This amount will support two initiatives related to the creation of scientific kits, “Lab-in-a-Box” and “Lab-in-a-Suitcase”, which will be distributed by secondary schools and universities in African countries. The main objective of these kits is to stimulate the experimental component, both in education and research.
The Lab-in-a-Box kit consists of a box containing the materials needed to make about 60 experiments in the areas of biology, physics and chemistry. It is accompanied by a manual of protocols developed by a group of volunteers from the IGC, the Instituto Superior Técnico – UL, and the Simple Tasks Great Concepts project in India. These protocols will facilitate the implementation of experiments into the classroom, and are aligned with the curriculum of the secondary school. The Lab-in-a-Suitcase kit is a plug and play kit consisting of a low-cost, portable lab that can be customized. Its existence in university laboratories will eliminate the lack of equipment and laboratory infrastructure, enabling advanced experimental teaching and the development of scientific research, especially in life sciences.
This is a differentiating project that seeks to foster scientific research and the experimental teaching of science in the PALOP, surpassing the traditional teaching model. The Merck Family Foundation will support most of the operational costs of this program in Africa, including the creation of 5 Lab-in-a-Suitcase prototypes. This support follows a Lab-in-a-Box pilot taking place in Cape Verde, supported by the IGC, the Instituto Camões and UNESCO, and funds from the Municipality of Oeiras, in Portugal, with the overall objective of supporting scientific and technological development.
“It is with great pleasure that the Gulbenkian Institute of Science together with the Merck Family Foundation carry out this innovative project with a more practical offer in the training of future scientists and researchers. The Science for Development program is an example of how we seek to provide quality education across borders, in this case to African countries where often lack of infrastructure becomes an obstacle to teaching and research,” says Mónica Bettencourt Dias, Director of IGC.
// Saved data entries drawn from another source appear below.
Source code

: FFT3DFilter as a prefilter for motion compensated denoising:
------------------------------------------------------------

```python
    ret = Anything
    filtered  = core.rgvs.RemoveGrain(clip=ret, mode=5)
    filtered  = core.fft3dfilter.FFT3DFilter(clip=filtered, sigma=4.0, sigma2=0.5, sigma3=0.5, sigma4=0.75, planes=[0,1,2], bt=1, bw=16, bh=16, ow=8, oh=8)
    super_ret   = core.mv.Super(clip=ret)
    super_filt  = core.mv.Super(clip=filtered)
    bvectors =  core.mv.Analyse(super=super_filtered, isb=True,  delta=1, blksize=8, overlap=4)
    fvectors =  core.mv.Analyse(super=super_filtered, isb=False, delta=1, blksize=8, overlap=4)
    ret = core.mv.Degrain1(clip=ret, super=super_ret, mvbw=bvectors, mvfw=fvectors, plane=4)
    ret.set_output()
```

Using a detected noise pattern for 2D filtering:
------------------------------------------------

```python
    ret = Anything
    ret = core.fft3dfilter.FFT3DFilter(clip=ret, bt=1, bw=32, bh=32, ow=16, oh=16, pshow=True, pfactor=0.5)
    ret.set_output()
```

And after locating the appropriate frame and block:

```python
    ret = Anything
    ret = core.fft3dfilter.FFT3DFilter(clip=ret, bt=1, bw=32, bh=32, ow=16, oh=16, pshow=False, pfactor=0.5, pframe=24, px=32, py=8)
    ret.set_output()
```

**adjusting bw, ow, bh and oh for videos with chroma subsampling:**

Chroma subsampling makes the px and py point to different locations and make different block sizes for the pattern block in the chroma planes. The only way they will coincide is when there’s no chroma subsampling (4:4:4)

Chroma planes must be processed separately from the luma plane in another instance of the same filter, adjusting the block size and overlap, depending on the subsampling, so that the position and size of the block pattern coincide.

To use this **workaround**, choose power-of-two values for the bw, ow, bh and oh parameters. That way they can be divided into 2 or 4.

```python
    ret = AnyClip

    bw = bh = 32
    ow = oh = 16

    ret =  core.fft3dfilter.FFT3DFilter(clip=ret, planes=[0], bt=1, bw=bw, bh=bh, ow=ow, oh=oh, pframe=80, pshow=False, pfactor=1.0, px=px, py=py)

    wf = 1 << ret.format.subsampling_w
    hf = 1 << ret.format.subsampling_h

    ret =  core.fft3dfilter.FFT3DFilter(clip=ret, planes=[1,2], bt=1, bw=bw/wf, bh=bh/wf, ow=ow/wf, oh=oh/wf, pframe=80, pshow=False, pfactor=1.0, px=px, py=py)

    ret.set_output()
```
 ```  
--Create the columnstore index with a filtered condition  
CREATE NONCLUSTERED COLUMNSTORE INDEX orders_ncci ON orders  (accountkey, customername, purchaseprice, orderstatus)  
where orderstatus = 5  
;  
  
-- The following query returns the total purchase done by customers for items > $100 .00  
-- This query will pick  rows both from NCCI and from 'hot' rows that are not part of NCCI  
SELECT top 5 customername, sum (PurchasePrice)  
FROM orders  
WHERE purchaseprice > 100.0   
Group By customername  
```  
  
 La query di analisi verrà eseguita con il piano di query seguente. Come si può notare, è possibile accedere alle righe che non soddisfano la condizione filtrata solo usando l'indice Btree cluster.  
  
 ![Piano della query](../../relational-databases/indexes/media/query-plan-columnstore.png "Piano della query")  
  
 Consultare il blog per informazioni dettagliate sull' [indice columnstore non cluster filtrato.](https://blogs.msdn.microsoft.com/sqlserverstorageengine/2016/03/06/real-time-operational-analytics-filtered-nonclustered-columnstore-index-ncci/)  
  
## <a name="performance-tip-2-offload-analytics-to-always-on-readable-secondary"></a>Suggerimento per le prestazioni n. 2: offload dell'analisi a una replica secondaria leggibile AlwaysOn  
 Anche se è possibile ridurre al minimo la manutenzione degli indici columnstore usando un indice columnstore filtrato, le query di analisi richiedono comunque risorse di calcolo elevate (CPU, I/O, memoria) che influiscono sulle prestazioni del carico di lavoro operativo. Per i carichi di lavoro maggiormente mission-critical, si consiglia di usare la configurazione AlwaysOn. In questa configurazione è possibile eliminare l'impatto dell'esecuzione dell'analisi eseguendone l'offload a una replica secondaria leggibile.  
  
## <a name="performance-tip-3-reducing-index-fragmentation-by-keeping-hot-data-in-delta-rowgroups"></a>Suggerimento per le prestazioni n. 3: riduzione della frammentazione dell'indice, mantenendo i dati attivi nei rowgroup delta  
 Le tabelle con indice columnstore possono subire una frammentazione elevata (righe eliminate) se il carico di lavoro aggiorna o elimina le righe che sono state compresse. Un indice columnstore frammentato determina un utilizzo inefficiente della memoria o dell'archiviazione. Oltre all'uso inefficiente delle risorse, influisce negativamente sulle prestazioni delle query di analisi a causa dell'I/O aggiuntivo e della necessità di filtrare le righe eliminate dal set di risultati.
“From the first moment I was introduced to this project I realized how it perfectly fits into the Merck mission. By promoting research, we are responding to our commitment to advance human progress, and for this reason, the Merck Family Foundation is proud to join this commitment to promote and deliver excellence in teaching to students in African countries. We are very proud of this collaboration with the IGC that comes from believing that brilliant ideas are born out of curiosity. The same curiosity that has led us to innovate for 350 years”, says Pedro Moura, Managing Director of Merck Portugal.
This donation succeeds the support given by Merck to the Postgraduate Science for Development Program (PGCD), an IGC initiative that, since 2014, has enabled dozens of PALOP students to develop a PhD thesis in Portuguese and Brazilian institutions. Joana Gonçalves Sá, Director of PGCD, who also coordinates the project that has now been awarded, comments: “Now that the first scientists trained by the PGCD begin to return to their countries of origin, it becomes clear that the creation of scientific infrastructure did not accompany the development of human resources. Lab-in-a-Suitcase emerges as a direct response to the need to reduce brain drain and to enable these scientists to continue their research in their countries. Our long-term goal is to reduce the costs of science by facilitating its effective democratization. ”
The cooperation between the Merck Family Foundation and the IGC, now announced, exemplifies how partnerships between the academic world and the business world can be carried out with great success at international level in the promotion of scientific research and education, for the benefit of society.